Parece que hoy en día el impulso más inmediato ante cualquier noticia, ante cualquier información, sin importar el ámbito del que se trate, es el comentario. No cualquier comentario, sino uno despectivo. Puede que no se mayoritario, pero sí es cierto que las personas que actúan de esta manera generan mucho ruido, eligiendo opinar con desprecio, utilizando insultos, palabras malsonantes o incluso insinuaciones que, sin ser afirmaciones directas, dejan en el aire sospechas sobre la persona a la que van dirigidas.

Lo más inquietante es que ni siquiera hace falta que haya un contexto de conflicto o una razón de peso. En las redes sociales, cualquier cosa puede ser motivo para atacar. Se opina sobre la belleza física de una persona, sobre sus arrugas, sobre su sobrepeso, sobre su forma de hablar o de vestir, con una ligereza que asusta. Y al otro lado de ese comentario, de esa opinión, hay una persona que escucha y que lo recibe, alguien que quizás no tenga las herramientas emocionales para encajarlo. Nos hemos acostumbrado a opinar sobre todo y sobre todos, sin detenernos a pensar en las consecuencias, sin hacer el mínimo esfuerzo por ponernos en el lugar del otro y muchas veces sin tener ni un mínimo compromiso con indagar si aquello que vamos a decir se fundamenta sobre una información veraz.
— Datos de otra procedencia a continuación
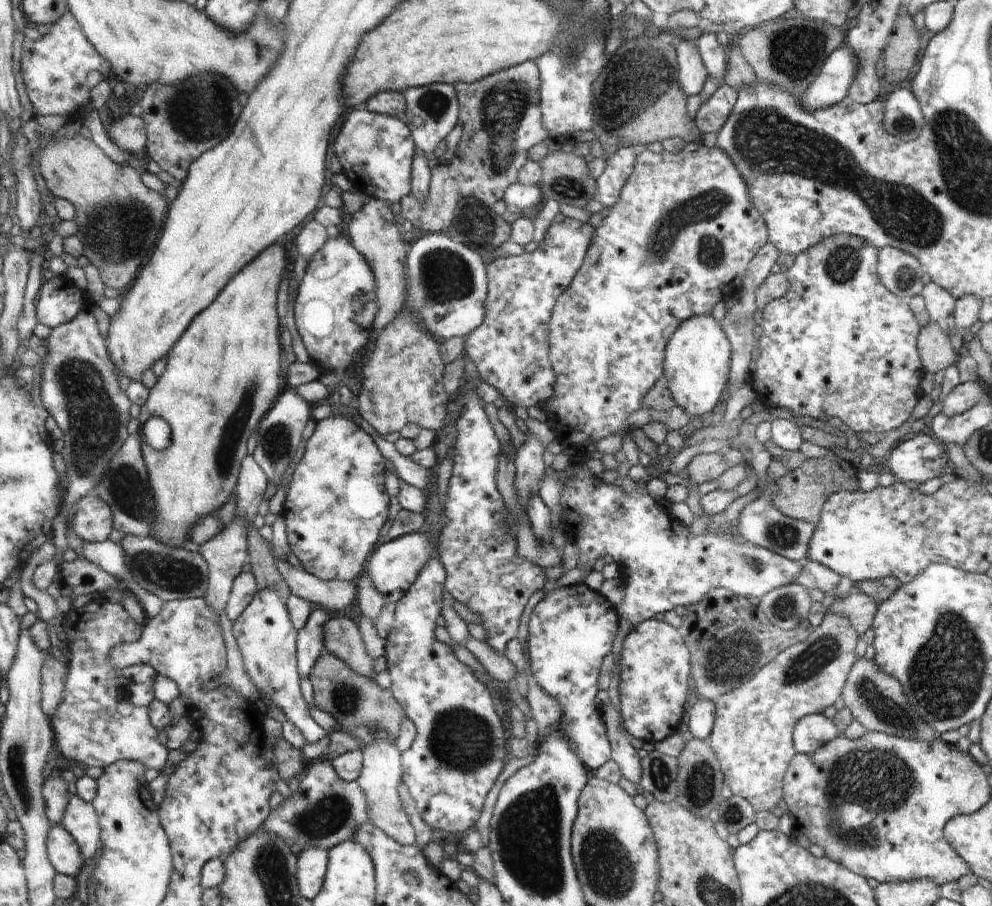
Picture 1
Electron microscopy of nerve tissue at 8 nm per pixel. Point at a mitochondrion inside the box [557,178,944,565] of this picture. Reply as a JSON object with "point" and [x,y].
{"point":[709,204]}

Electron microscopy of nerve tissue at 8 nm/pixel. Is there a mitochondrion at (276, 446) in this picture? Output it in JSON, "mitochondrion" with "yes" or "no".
{"mitochondrion":"yes"}

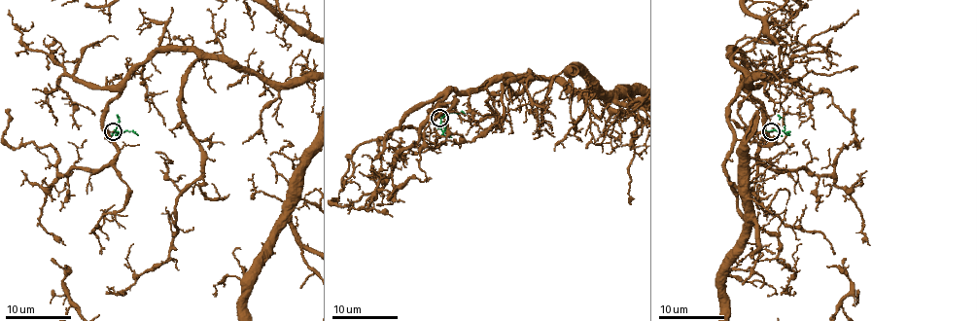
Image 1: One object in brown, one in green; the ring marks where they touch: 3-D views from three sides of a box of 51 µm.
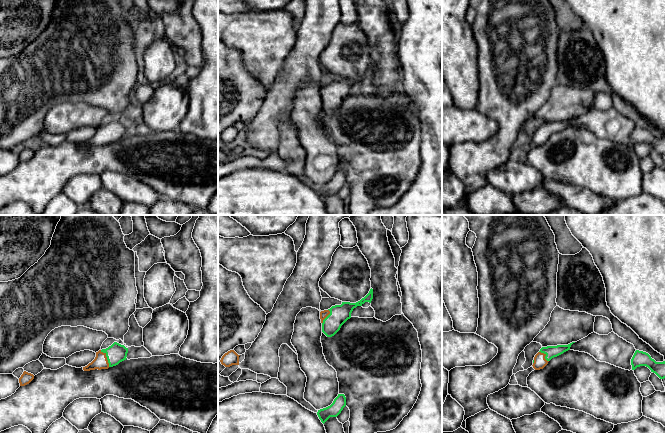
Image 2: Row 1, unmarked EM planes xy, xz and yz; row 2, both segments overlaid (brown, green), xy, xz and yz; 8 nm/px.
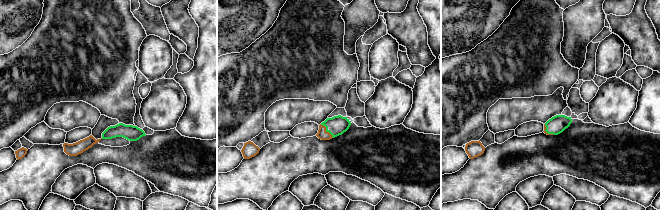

Al otro lado de ese comentario, de esa opinión, hay una persona que escucha y que lo recibe, alguien que quizás no tenga las herramientas emocionales para encajarlo.


Quiero pensar que, en el fondo, no es maldad pura lo que hay detrás de esta falta de empatía, sino olvido. Olvido de que detrás de la pantalla hay personas, olvido de que lo que escribimos puede hacer daño. Tal vez sea eso: que a través de una pantalla perdemos el feedback humano, no vemos la herida que nuestras palabras provocan y, por tanto, no sentimos ninguna necesidad de medirlas. Pero, aunque quiera creer en el olvido más que en la crueldad, me sigue pareciendo preocupante.

Si a esto le sumamos el anonimato, la ecuación se vuelve aún más tóxica. ¿Cuántas veces hemos visto comentarios agresivos, hirientes, escritos desde cuentas sin foto, sin nombre, sin identidad real? Probablemente, una de las formas más obvias de cobardía es utilizar el anonimato para desprestigiar, para insultar, para hacer daño sin asumir ninguna responsabilidad. Es fácil ser cruel cuando no hay consecuencias, cuando nadie puede exigir explicaciones, cuando se puede lanzar la piedra y esconder la mano.

Esta normalización del insulto no se queda en las redes. Cuando nos acostumbramos a la agresividad en lo digital, tarde o temprano la trasladamos a lo cotidiano. Lo vemos en la crispación de las conversaciones públicas, en el tono de los debates, en la forma en que se desacredita a quien piensa diferente. Pero, sobre todo, lo vemos en el impacto que esto tiene en quienes aún están construyendo su identidad. No es casualidad que cada vez más adolescentes sufran ansiedad, depresión o miedo a exponerse. No es casualidad que la autoestima de muchos jóvenes dependa de la aprobación o el rechazo que reciben en redes.

Algo deberíamos replantearnos como sociedad si lo que se ha convertido en tendencia es despreciar sin más, opinar sin empatía, atacar con facilidad. La libertad de expresión nunca debería ser sinónimo de impunidad para el insulto. Porque al final, si normalizamos el odio, ¿qué nos queda?